A political system doomed to fail
The manner by which the 2025 national budget was put together perfectly illustrates how flawed our political system has become. Look deeper into the budget and you will find that congressmen, senators and elected officials put their political and financial interests ahead of national health care, education and even defense. How can our people’s lives ever improve when elected officials take the first and biggest bite of the country’s resources? The system is one that works in favor of dynasties and against the people they’ve vowed to serve. Dynasties have made government a kleptocracy parading as a democracy.
When I speak about our flawed political system, I refer to our presidential, bicameral system with its unique characteristics.
These characteristics include a multi-party system that is personality-driven rather than ideology-based. It is a system where turncoatism is rampant, as loyalties are based on personal relationships and who holds the power of the purse. Thus, the majority of legislators vote according to the agenda of their political patron, not according to national interest or principles.
As for qualifications of elected officials, Philippine electoral laws do not impose academic, experiential or ethical standards outside basic citizenship, age and residency requirements. This is why the system is awash with incompetents, convicted criminals and those morally dubious. Trash in, trash out. What we have is a predominance of populist leaders who pander to the masses with rhetoric and false promises.
Political dynasties dominate the political system in both the national and local levels. Their unfair access to government funds edges out others, thereby limiting political diversity and grassroots leadership. Personalities from show business leverage on the masses’ naiveté to get elected, even if embarrassingly unqualified.
Local governments are granted much autonomy. However, local governments mirror the illnesses of national politics – only worse because they operate like mini fiefdoms. Most local governments are mired with incompetence and grave abuse of power. In short, bad governance where the people are provided the bare minimum in social services. The third world backwardness of most provinces, cities and municipalities versus the wealth of dynasties tells the whole story.
Extreme corruption remains the foremost challenge. The greater majority of politicians prioritize rent-seeking endeavors for themselves even if it undermines development efforts. Rent-seeking endeavors include mining, power and water distribution, public construction, gaming and real estate development on grabbed land. Many are funded by clean loans from government banks. Less sophisticated politicians capture lucrative contracts like trash collection, retail and transport franchises and supply and procurement contracts. Like I said, a kleptocracy.
Elected officials aligned with the powers that be are immune from anti-corruption laws.
Doomed to fail
Our political system has retarded national development and promoted severe social inequalities. Thus, the country will continue to fall further behind, relative to our neighbors, unless the system changes. Our people’s quality of life will continue to deteriorate while our politicians satiate their greed for power and wealth.

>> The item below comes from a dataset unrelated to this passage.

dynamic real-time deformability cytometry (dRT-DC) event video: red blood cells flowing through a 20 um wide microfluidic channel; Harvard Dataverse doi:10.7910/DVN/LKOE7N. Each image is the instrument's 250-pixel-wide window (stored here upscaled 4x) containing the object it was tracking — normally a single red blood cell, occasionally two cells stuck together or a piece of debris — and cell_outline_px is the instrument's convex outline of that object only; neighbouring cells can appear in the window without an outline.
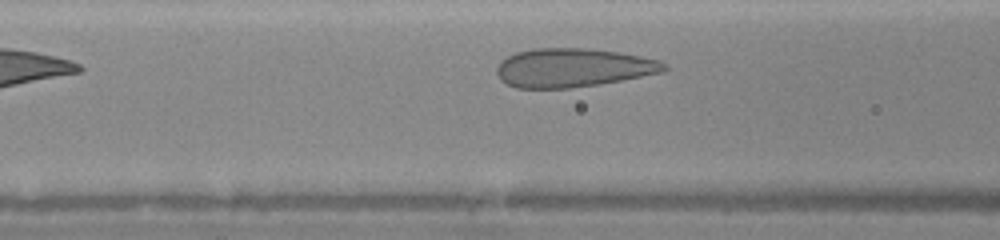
{"species": "human", "species_latin": "Homo sapiens", "temperature_condition": "warm", "stored_images_in_passage": 25, "camera_frame_rate_fps": 3000, "um_per_image_px": 0.085, "donor": {"sex": "female"}, "frame": {"image": 1, "passage_image": 6, "time_ms": 1.667, "image_size_px": [1000, 240], "cell_outline_px": [[668, 68], [664, 72], [600, 84], [568, 88], [516, 88], [500, 80], [496, 72], [496, 68], [500, 60], [516, 52], [532, 48], [588, 48], [616, 52], [640, 56], [660, 60], [668, 64]], "centroid_in_image_um": [48.7, 5.75], "position_along_channel_um": 117.9, "area_um2": 37.97}}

The favorable GDP growth and the stable economic fundaments that government brags about is unsustainable. The fact remains that the economy operates with gaping budget deficits (of approximately P1.5 trillion), which is filled in by ever-increasing debt. This is because our growth is fueled by local consumption and government spending and not by investments and production. Foreign investors stay away due to the corruption and the inefficient bureaucracy our politicians have created. Who can blame them?
Only rent-seeking politicians and their friends benefit from the high growth of the economy. Income inequality remains rampant with our Gini coefficient at 41.2.
What will happen if nothing changes?
Politically, it will result in: the continued dominance of political dynasties and low quality leaders. This leads to low quality legislation and poor governance; accelerated impunity, abuse and impudence among politicians; accelerated corruption; heightened incompetence; further promotion of patronage politics and rampant political turncoatism; further degradation of the justice system and the rule of law.
Socially, it will result in: a wider wealth disparity between the political dynasties and the rest of the population; further degradation of public health care, resulting in lower life expectancies; negligible safety nets for the retired, sick and disabled; persistent shortage of public housing by the millions; degradation of education, causing our workforce to be unable compete with their regional peers; persistence of malnutrition and stunted growth among children.
Economically, it will result in: continued squandering of financial resources to corruption; stunted development and perennially inadequate infrastructure; perennially bypassed by foreign investors; low export revenues; low technological quotient; low level of innovation; severe import dependence due to continued erosion of agriculture and manufacturing; small capital markets.
In defense, the country will continue to be a sitting duck to external threats. Government will have to depend on external allies to defend its sovereignty.
Unless the political system changes, the nation will continue to be a laggard – a failure.
What now?
Political dynasties are the root of the problem and they must be excised to make way for better leaders. Better leaders lead to better governance.
But how? Congress intentionally failed to pass the Anti-Political Dynasty Law despite it being mandated by the 1987 Constitution. How can the bill ever pass when the very people needed to vote for it are the same people who benefit from its absence?
Does our situation infuriate/depress you? It should! But we should not forget that the power lies with us, civil society. We must demand that the Anti-Political Dynasty Law be passed and do what it takes, within legal bounds, to enact it into law. It is an uphill battle but history has taught us that political personalities, however powerful, always bend to the will of the people.
In the meantime, we must reject political dynasties in both the 2025 and 2028 elections. They are the “leaders” that led us to this situation.